## Work instructions
Although the records include pictures, print only the rest, exactly as written.

* * * * * * * * *

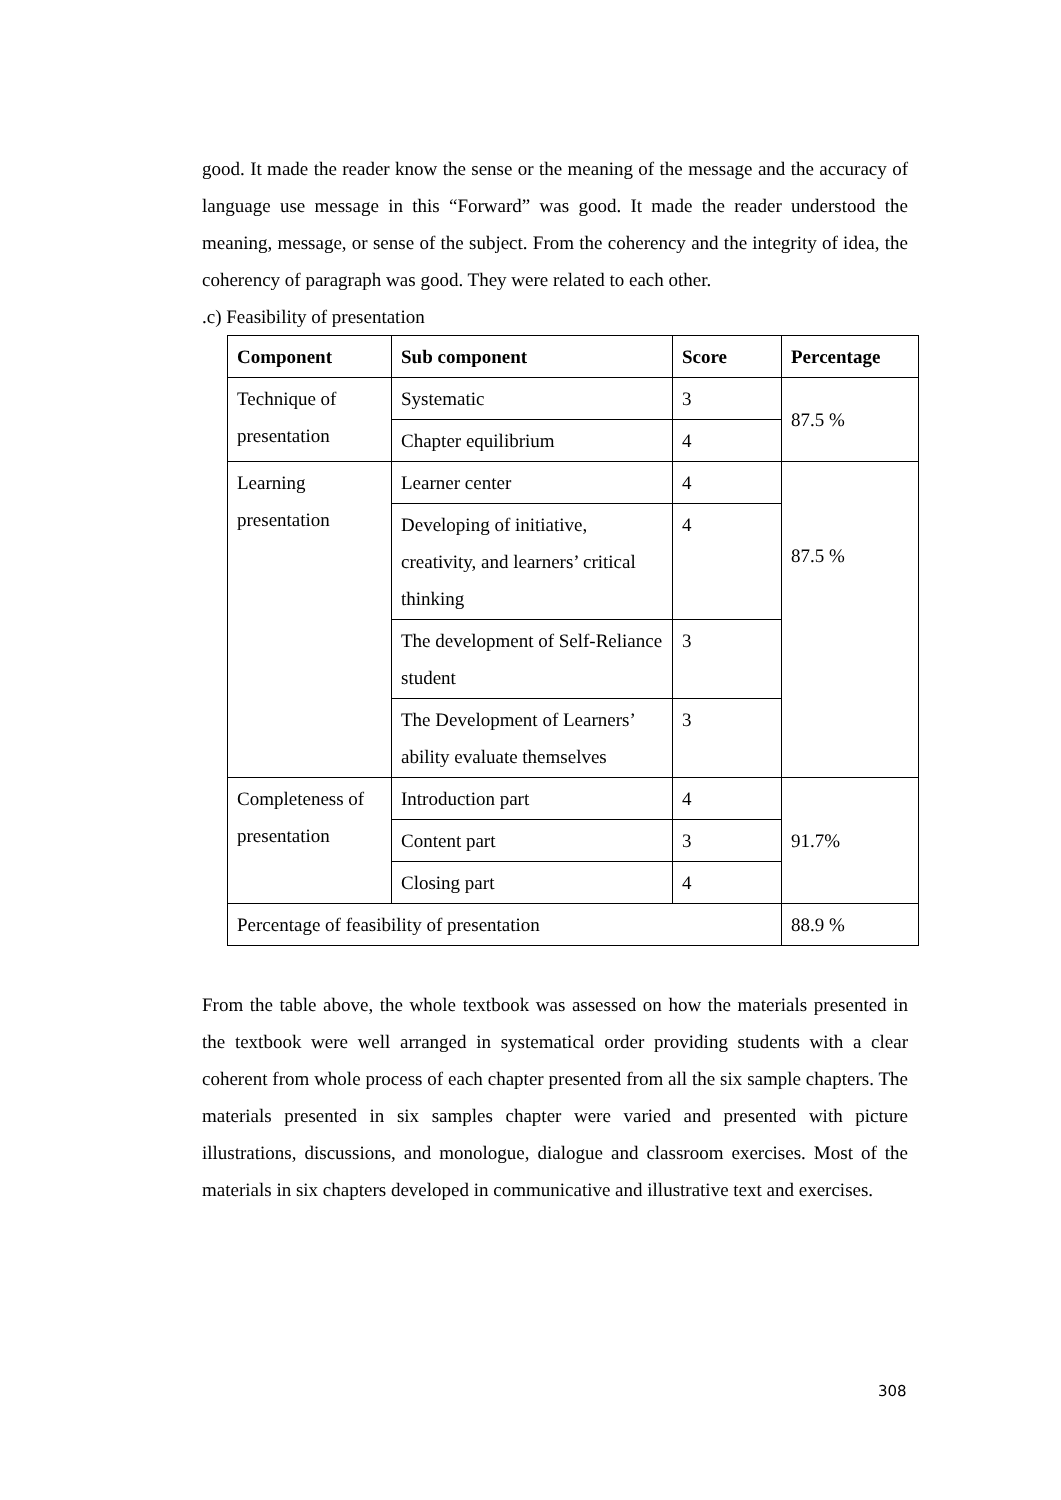good. It made the reader know the sense or the meaning of the message and the accuracy of language use message in this “Forward” was good. It made the reader understood the meaning, message, or sense of the subject. From the coherency and the integrity of idea, the coherency of paragraph was good. They were related to each other.
.c) Feasibility of presentation
| Component | Sub component | Score | Percentage |
| --- | --- | --- | --- |
| Technique of presentation | Systematic | 3 | 87.5 % |
| | Chapter equilibrium | 4 | |
| Learning presentation | Learner center | 4 | 87.5 % |
| | Developing of initiative, creativity, and learners’ critical thinking | 4 | |
| | The development of Self-Reliance student | 3 | |
| | The Development of Learners’ ability evaluate themselves | 3 | |
| Completeness of presentation | Introduction part | 4 | 91.7% |
| | Content part | 3 | |
| | Closing part | 4 | |
| Percentage of feasibility of presentation | | | 88.9 % |
From the table above, the whole textbook was assessed on how the materials presented in the textbook were well arranged in systematical order providing students with a clear coherent from whole process of each chapter presented from all the six sample chapters. The materials presented in six samples chapter were varied and presented with picture illustrations, discussions, and monologue, dialogue and classroom exercises. Most of the materials in six chapters developed in communicative and illustrative text and exercises.
308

* * * * * * * * *

## Finished task
good. It made the reader know the sense or the meaning of the message and the accuracy of language use message in this “Forward” was good. It made the reader understood the meaning, message, or sense of the subject. From the coherency and the integrity of idea, the coherency of paragraph was good. They were related to each other.
.c) Feasibility of presentation
| Component | Sub component | Score | Percentage |
| --- | --- | --- | --- |
| Technique of presentation | Systematic | 3 | 87.5 % |
| | Chapter equilibrium | 4 | |
| Learning presentation | Learner center | 4 | 87.5 % |
| | Developing of initiative, creativity, and learners’ critical thinking | 4 | |
| | The development of Self-Reliance student | 3 | |
| | The Development of Learners’ ability evaluate themselves | 3 | |
| Completeness of presentation | Introduction part | 4 | 91.7% |
| | Content part | 3 | |
| | Closing part | 4 | |
| Percentage of feasibility of presentation | | | 88.9 % |
From the table above, the whole textbook was assessed on how the materials presented in the textbook were well arranged in systematical order providing students with a clear coherent from whole process of each chapter presented from all the six sample chapters. The materials presented in six samples chapter were varied and presented with picture illustrations, discussions, and monologue, dialogue and classroom exercises. Most of the materials in six chapters developed in communicative and illustrative text and exercises.
308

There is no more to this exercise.